**WHITE**


高校の頃の友達に、ミッキーマウスのマグカップをもらった。
あたしはミルクをたっぷり注ぐと、多めのはちみつを加える。 レンジで廻るミッキー達を見つめて、大きな咳を何度も何度もついた。



外は霧雨が舞っている。あたしは携帯を開くと押し慣れた番号を打つ。



「おかけになった電話は電波の届かない所におられるか、電源が入っていない為かかりません。こちらは○○です。おかけになった、、」


どうして、彼に電話をかけてるのに、いつもいつもこの人が出るんだろう。

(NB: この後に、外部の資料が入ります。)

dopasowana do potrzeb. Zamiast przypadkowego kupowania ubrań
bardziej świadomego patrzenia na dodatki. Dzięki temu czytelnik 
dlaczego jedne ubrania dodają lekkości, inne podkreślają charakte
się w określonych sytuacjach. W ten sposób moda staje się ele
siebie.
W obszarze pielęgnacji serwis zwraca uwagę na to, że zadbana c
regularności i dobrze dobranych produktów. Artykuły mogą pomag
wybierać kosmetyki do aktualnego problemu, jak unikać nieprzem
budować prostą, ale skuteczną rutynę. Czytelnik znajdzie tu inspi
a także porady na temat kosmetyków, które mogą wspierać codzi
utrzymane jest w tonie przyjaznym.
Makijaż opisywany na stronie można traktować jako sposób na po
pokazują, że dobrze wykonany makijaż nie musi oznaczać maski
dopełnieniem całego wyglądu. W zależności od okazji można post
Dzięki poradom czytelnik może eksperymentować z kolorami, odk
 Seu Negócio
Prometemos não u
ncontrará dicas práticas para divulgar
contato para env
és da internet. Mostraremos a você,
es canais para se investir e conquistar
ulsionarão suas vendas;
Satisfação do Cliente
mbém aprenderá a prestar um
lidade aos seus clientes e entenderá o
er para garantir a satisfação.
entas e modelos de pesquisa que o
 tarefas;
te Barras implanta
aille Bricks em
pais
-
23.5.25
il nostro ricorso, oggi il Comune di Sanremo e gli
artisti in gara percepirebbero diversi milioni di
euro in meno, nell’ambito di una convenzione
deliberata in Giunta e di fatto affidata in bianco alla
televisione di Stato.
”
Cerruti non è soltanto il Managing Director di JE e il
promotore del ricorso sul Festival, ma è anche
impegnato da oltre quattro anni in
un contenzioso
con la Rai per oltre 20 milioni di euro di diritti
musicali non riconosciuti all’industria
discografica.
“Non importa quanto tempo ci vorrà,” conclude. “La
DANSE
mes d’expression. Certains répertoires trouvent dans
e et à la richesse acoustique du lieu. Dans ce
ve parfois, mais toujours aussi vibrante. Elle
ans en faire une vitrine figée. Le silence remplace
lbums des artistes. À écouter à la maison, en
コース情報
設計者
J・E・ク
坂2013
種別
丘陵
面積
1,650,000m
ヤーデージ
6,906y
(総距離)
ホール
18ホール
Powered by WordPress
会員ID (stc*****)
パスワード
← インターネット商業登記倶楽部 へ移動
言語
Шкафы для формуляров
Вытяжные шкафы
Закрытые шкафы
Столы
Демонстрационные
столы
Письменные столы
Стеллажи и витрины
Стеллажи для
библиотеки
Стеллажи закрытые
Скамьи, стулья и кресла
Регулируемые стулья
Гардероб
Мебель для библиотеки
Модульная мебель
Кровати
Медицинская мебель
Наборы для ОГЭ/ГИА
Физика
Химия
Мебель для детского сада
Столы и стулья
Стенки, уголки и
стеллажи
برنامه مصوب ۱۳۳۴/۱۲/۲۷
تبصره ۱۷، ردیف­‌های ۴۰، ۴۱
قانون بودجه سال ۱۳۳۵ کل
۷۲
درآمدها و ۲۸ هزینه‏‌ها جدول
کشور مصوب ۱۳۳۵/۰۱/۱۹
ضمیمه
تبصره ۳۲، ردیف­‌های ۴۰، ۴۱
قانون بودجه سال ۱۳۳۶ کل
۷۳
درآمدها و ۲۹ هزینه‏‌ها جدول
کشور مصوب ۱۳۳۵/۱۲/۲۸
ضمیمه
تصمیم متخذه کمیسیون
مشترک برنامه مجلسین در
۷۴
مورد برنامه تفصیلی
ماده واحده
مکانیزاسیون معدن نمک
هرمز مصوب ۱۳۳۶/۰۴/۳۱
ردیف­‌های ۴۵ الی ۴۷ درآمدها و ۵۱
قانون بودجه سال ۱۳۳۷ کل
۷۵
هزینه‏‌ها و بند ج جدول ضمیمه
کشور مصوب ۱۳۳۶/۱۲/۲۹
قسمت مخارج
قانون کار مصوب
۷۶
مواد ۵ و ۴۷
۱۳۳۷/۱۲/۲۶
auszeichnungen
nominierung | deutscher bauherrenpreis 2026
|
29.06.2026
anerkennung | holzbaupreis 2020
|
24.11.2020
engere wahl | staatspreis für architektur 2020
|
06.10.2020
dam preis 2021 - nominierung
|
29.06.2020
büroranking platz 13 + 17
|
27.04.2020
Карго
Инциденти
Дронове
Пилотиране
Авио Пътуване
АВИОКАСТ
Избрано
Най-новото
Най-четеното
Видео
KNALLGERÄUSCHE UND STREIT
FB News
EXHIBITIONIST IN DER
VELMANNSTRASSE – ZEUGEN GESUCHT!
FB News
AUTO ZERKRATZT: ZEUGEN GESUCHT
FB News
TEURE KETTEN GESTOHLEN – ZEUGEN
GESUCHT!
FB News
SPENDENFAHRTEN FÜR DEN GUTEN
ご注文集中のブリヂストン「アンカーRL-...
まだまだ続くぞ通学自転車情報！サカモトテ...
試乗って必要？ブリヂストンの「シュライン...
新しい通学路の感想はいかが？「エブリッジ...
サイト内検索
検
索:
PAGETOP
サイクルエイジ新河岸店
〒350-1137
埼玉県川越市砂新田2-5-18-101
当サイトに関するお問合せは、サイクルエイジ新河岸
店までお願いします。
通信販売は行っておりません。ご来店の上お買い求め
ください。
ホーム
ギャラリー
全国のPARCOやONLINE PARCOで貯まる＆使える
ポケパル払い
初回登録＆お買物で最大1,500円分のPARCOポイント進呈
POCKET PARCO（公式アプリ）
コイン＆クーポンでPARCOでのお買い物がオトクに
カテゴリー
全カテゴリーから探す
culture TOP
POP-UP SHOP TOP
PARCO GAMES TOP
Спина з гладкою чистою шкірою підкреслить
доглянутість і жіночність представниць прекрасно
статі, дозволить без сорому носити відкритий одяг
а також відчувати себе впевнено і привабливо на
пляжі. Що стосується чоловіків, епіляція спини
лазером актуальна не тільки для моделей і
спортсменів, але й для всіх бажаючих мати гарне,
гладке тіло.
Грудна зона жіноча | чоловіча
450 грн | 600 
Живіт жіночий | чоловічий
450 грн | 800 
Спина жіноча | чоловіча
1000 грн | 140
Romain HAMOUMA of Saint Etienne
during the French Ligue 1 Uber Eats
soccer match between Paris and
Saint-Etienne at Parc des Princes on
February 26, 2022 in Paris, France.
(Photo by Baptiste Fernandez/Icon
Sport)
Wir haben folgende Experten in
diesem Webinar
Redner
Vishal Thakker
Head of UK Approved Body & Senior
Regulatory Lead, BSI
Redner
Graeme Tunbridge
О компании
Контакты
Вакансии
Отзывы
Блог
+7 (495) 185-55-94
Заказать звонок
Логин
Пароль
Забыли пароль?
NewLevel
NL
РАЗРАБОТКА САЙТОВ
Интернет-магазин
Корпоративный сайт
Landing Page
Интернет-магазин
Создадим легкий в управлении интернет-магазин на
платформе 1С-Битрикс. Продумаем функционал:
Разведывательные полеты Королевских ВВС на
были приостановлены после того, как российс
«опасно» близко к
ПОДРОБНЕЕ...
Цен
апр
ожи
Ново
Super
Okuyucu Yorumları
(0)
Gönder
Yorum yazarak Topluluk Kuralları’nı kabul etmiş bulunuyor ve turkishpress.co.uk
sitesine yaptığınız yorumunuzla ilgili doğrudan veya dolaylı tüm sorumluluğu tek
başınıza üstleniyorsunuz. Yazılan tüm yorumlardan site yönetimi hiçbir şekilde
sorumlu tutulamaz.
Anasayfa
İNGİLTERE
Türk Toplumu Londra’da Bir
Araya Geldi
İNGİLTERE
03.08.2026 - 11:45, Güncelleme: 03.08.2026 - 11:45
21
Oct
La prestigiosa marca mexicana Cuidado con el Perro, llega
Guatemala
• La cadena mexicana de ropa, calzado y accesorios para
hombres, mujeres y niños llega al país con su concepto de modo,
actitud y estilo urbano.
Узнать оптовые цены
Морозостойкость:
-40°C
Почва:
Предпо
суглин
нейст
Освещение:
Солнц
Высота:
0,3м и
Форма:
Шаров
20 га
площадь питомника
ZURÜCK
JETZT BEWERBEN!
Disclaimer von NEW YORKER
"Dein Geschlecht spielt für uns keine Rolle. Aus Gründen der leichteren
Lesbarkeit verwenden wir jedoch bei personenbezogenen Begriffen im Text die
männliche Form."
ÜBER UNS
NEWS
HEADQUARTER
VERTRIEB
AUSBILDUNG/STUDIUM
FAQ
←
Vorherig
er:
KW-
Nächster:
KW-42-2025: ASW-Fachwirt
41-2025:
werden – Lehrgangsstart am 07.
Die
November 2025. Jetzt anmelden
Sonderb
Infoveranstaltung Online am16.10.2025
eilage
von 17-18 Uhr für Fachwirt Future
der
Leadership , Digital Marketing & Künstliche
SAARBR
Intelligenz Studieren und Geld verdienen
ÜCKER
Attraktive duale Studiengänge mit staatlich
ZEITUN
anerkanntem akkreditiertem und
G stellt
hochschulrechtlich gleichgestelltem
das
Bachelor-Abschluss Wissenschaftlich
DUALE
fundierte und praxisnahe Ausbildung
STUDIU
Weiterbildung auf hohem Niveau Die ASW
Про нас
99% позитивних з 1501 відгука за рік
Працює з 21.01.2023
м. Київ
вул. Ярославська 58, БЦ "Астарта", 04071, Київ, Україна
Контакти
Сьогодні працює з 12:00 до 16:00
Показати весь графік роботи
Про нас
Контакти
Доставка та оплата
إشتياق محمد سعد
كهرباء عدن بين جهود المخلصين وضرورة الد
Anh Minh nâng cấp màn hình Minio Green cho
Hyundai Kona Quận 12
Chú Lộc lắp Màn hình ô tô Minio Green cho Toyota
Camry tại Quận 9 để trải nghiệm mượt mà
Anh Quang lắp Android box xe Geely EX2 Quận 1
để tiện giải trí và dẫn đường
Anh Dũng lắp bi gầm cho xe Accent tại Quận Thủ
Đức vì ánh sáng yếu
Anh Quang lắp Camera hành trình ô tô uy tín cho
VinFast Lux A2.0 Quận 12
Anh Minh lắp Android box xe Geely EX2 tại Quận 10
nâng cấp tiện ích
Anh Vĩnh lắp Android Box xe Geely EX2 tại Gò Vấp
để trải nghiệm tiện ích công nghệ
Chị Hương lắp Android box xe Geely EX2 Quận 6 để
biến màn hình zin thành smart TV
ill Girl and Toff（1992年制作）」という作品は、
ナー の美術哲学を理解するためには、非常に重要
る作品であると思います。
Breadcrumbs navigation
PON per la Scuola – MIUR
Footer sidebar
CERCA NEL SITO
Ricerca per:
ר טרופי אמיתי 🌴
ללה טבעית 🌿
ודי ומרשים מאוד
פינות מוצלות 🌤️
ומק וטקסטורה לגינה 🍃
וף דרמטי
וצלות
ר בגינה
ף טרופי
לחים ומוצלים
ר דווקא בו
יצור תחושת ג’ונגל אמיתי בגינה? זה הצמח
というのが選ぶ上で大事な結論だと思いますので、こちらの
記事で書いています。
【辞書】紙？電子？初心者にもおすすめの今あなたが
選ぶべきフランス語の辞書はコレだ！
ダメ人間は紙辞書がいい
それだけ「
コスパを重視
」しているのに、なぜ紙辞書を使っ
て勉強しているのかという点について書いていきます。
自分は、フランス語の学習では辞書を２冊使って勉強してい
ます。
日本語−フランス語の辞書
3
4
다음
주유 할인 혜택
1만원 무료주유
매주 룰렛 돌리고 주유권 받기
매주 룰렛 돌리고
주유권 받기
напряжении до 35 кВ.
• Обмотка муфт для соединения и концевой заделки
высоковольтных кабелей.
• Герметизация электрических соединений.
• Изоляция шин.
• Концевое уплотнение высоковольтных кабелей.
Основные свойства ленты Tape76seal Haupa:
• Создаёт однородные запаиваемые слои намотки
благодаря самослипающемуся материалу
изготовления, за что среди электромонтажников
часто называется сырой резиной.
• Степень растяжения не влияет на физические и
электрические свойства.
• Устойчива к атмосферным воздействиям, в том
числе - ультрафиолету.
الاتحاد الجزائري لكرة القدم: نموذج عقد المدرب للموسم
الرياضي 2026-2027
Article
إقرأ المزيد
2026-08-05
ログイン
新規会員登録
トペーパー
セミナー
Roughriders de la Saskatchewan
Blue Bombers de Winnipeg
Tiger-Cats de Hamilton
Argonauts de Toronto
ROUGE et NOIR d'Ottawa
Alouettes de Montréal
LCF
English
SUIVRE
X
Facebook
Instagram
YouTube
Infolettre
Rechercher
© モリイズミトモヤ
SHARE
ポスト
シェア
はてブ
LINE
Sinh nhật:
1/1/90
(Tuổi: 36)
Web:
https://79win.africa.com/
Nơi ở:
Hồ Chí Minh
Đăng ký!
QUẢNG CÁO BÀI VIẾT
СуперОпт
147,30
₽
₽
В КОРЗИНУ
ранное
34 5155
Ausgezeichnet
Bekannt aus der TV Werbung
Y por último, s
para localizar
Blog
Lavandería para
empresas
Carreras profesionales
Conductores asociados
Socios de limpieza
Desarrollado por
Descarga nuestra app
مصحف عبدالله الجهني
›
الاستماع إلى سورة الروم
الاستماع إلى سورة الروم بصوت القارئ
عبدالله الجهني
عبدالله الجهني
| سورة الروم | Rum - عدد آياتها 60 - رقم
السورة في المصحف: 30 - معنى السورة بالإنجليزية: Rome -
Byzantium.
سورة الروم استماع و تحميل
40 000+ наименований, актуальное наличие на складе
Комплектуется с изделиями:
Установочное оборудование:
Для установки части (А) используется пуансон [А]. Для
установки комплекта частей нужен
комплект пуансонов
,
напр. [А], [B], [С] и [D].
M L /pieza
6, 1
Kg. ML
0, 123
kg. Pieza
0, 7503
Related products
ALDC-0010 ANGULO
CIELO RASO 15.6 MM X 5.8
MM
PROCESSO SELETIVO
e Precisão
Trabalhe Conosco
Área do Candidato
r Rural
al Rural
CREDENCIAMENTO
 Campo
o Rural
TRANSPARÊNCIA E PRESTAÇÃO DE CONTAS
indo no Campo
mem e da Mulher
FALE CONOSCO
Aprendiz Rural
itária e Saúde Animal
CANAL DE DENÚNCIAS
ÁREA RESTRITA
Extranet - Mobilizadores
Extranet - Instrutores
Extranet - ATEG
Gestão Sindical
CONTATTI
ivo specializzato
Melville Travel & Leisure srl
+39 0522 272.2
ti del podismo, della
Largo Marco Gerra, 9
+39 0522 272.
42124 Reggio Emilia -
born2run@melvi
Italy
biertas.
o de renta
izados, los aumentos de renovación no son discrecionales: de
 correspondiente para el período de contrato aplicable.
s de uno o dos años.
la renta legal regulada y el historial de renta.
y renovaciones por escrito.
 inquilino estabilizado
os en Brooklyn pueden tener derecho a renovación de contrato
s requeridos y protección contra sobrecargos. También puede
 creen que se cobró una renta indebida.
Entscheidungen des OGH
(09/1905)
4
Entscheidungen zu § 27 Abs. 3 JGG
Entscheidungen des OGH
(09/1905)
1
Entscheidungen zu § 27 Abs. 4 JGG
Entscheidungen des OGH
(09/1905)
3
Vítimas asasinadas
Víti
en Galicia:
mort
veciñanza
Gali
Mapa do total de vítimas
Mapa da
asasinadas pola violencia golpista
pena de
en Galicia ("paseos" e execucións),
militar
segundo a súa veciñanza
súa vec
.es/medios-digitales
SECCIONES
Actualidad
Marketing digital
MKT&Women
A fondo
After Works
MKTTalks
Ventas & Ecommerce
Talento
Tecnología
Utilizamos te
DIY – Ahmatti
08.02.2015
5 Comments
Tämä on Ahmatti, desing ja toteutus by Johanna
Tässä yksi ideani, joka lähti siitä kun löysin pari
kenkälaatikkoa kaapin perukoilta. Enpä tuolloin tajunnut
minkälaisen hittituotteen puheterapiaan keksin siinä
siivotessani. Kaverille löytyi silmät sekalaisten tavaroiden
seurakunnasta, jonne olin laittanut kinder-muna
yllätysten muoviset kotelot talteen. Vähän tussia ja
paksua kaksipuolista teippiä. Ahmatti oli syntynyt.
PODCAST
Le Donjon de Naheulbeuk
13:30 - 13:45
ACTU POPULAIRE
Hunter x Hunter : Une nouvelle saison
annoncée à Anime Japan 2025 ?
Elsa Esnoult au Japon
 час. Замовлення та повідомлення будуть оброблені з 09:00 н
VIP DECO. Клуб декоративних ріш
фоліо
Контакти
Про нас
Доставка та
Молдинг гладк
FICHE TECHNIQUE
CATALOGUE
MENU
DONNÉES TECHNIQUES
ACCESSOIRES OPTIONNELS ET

冷たいアナウンス。
どうして、いつも連絡取れないんだろう。
どうして、いつもあたしばかり、連絡を待っているんだろう。
肝心な答えだけ、見てみないフリして毎日を過ごしてみる。



あたしは、まだヌルいミルクを取り出すと、流しに捨てた。
レンジを力一杯閉めたら、レンジの上からコショウや砂糖の瓶が落ちた。
舞った粉は、湿気で床に張り付いた。





溜息と一緒に、咳がでた。
君はあたしに会いに来て、あたしに風邪を移して帰って行った。
大好きな彼の左手はあたしを離す事はなかったけれど、心はあたしのものではなかった。




いつまでも、君の裏切りを許せるはずも無く。
大切な時間に苛立って、君を好きだと思う気持ちがあたしを傷つける。
あたしは彼を心から愛している。同時に心から憎んでいた。



彼は、あたしが知らない間に帰って行った。
まだ、あたしは彼の心を取りかえしていない。



彼は、あたしだけのもの。
その約束は、この冷たい風に簡単に連れ去られて、あの子の手に落ちた。
そして君は、あたしと、あの子と、二人を傷つけた。
そして、君を、一番傷つけた。
あたしの大好きなあの大きな右手では、何も掴む事が出来なかった。
ただ一つ、自分の愚かさを突き付けられただけ。




あたしは今日も、ミルクを温めて、レンジを痛めつけては、キッチンにコショウを振りまくのだろうか。